§ **ASSIGNMENT**
Gather every line in the data below that contains the string "separated".

§ **EXTRACTED ENTRIES**
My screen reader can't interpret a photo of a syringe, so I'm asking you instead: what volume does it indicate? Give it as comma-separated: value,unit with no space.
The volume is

* * *

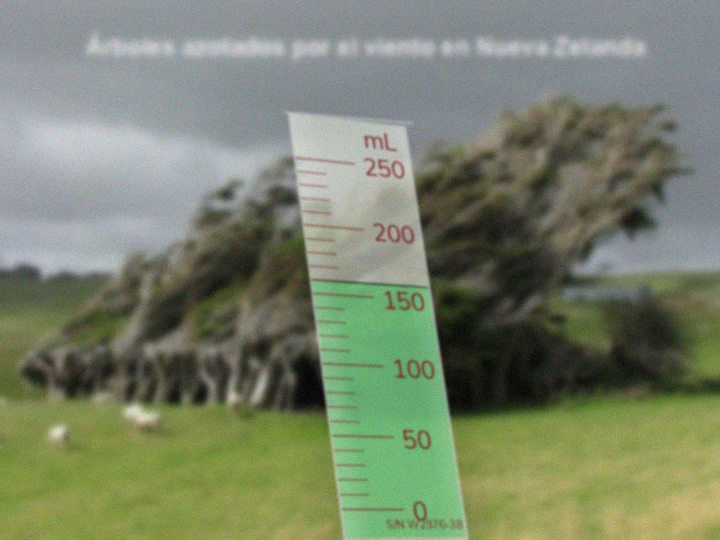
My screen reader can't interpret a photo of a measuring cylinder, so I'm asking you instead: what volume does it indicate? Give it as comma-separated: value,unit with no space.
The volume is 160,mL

---

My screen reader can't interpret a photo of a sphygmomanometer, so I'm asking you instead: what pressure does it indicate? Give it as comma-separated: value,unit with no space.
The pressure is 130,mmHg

§ **RESULT**
My screen reader can't interpret a photo of a syringe, so I'm asking you instead: what volume does it indicate? Give it as comma-separated: value,unit with no space.
My screen reader can't interpret a photo of a measuring cylinder, so I'm asking you instead: what volume does it indicate? Give it as comma-separated: value,unit with no space.
My screen reader can't interpret a photo of a sphygmomanometer, so I'm asking you instead: what pressure does it indicate? Give it as comma-separated: value,unit with no space.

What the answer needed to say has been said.